(The problem):
Would you please copy each line below that includes the string "align"?

(Supplied data)

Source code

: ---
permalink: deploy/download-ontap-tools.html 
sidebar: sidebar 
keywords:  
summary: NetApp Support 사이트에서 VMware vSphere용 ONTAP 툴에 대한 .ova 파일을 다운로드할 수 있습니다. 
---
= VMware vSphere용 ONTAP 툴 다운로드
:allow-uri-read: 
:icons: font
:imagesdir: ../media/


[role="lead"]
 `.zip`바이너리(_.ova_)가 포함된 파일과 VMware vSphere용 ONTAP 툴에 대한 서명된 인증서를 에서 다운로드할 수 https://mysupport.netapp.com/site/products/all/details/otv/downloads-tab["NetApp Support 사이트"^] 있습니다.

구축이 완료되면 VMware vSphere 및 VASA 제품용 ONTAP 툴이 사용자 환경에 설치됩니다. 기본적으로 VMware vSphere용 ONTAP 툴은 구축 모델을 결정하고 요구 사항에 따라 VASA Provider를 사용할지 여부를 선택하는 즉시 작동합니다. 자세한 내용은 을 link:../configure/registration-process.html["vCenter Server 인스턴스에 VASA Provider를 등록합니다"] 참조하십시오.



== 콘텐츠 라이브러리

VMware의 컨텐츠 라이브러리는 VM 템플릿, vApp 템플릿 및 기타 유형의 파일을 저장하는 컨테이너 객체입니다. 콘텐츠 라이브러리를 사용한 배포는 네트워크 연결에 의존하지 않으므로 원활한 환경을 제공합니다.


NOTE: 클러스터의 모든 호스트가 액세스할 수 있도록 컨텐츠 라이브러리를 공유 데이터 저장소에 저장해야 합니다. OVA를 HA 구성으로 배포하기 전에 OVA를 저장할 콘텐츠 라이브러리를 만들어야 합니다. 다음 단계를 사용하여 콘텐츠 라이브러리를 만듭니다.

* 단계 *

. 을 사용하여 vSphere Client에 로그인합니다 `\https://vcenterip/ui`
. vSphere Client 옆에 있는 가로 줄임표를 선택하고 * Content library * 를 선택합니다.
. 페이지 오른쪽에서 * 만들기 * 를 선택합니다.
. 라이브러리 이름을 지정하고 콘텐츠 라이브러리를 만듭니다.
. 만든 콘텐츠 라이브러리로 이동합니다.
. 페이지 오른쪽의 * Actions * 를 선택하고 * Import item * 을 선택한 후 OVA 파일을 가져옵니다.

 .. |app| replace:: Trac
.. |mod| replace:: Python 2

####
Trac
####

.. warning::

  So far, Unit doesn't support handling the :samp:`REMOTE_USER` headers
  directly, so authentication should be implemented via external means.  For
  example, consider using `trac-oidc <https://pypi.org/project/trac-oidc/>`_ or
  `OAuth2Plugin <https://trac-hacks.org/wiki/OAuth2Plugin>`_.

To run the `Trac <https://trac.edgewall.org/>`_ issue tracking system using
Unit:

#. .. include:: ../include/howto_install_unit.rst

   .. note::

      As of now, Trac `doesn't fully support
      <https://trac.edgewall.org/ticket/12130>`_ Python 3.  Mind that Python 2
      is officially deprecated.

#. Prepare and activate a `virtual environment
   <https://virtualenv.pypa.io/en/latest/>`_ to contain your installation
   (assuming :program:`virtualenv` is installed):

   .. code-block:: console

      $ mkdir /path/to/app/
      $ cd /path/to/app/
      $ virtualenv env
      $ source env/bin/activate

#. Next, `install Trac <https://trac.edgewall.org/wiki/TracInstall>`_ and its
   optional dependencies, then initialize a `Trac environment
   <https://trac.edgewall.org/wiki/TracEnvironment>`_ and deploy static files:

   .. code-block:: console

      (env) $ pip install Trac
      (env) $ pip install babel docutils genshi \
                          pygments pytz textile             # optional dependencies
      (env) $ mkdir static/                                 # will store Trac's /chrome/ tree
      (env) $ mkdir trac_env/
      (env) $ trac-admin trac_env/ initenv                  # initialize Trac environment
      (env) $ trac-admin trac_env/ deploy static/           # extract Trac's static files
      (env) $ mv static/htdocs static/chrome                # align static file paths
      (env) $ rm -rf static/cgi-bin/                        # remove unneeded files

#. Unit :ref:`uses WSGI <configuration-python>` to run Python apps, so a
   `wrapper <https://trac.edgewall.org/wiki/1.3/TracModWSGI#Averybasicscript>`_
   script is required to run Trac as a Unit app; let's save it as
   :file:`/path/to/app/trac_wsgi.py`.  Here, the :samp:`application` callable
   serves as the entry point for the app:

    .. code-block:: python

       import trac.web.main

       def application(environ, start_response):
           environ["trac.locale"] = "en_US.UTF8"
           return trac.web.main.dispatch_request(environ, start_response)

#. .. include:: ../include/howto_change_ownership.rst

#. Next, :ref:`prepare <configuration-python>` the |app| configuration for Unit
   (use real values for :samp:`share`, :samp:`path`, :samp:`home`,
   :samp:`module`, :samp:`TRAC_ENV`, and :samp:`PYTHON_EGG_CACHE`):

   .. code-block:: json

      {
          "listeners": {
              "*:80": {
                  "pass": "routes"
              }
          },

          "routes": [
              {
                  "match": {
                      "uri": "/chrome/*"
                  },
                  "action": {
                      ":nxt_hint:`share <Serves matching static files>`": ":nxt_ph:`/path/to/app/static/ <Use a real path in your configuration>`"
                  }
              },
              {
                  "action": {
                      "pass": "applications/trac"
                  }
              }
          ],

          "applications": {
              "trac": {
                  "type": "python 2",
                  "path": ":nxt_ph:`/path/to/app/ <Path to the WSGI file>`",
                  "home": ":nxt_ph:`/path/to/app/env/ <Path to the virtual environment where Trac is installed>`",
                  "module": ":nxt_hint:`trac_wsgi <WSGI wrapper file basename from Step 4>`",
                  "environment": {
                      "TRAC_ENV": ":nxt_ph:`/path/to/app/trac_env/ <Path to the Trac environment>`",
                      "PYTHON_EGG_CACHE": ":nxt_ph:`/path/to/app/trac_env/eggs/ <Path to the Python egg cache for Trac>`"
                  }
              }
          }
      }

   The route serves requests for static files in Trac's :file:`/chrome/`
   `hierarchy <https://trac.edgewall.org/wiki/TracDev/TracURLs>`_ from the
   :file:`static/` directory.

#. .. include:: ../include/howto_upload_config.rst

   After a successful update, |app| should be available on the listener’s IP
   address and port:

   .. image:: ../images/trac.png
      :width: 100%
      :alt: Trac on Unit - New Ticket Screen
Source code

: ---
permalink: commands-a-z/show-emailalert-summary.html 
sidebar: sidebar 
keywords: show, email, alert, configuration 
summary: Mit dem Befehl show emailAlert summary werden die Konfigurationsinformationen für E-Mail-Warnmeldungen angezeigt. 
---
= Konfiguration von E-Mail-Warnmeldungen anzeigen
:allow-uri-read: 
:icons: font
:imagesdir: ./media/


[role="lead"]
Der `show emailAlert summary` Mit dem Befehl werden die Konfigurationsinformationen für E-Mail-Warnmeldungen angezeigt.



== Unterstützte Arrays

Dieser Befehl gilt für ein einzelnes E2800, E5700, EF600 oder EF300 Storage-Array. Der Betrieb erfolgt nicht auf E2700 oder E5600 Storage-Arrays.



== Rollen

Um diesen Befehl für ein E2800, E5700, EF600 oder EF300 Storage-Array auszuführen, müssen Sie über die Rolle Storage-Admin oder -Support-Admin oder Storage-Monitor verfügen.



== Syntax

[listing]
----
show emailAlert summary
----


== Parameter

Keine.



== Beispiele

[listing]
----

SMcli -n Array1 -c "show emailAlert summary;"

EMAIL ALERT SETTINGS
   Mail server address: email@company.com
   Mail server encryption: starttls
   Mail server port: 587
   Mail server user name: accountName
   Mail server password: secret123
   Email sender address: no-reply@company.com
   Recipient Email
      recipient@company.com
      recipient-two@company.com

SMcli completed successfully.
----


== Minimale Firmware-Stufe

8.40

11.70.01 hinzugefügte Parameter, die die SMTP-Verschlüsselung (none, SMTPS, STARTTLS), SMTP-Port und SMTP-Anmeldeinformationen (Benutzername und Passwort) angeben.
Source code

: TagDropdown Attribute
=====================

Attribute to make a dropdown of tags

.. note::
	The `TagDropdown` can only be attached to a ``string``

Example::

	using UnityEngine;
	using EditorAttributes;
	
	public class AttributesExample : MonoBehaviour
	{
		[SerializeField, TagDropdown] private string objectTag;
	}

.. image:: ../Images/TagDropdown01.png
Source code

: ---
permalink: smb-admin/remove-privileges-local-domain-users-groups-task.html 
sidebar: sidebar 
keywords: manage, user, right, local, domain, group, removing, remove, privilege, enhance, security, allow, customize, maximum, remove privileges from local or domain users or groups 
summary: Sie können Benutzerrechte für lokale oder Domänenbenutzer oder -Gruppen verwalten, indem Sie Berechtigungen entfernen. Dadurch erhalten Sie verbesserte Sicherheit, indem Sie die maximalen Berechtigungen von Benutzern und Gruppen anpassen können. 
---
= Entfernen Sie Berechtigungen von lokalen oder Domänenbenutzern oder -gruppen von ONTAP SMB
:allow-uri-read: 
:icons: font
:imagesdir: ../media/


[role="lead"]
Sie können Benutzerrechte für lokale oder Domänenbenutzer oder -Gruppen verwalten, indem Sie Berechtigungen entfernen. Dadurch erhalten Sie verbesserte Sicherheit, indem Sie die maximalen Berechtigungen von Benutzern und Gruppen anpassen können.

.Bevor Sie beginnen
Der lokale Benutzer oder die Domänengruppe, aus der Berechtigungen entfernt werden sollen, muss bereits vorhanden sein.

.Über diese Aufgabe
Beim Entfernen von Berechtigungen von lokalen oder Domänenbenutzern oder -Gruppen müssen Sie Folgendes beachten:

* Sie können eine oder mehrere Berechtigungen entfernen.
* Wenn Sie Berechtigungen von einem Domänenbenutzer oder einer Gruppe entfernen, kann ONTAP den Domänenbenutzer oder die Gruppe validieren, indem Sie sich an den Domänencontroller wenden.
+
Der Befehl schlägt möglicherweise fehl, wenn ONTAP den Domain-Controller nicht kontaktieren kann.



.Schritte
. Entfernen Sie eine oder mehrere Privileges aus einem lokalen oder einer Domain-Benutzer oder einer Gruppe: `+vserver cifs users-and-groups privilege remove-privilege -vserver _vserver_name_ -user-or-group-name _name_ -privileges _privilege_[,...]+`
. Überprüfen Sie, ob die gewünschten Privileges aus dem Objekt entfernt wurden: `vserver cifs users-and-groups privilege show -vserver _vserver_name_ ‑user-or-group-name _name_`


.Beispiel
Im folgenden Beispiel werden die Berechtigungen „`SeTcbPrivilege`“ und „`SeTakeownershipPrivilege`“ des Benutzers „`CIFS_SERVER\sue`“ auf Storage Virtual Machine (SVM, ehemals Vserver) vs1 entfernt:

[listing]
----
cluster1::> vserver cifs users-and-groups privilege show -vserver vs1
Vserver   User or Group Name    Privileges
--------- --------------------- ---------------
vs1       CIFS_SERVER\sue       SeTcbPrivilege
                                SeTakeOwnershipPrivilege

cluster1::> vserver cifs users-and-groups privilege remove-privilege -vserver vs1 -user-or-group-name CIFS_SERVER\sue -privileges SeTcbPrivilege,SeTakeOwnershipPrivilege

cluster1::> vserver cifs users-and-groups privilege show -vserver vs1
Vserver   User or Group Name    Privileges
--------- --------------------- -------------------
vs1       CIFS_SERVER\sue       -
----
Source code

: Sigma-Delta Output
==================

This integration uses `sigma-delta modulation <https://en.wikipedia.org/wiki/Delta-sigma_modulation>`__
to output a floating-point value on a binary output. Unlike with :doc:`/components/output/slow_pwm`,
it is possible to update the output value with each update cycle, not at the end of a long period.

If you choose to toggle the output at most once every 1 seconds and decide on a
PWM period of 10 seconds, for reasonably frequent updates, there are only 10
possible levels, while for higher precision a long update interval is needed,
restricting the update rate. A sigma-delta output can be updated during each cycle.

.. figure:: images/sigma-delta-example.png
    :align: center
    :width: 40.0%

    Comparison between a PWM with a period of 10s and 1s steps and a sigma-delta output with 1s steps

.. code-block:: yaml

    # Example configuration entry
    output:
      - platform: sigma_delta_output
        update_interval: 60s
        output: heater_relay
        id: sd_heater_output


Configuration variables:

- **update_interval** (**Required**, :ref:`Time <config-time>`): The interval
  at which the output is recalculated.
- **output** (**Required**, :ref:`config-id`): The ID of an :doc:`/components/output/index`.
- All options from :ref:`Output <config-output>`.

(End Supplied data)

(Reply):
      (env) $ mv static/htdocs static/chrome                # align static file paths
    :align: center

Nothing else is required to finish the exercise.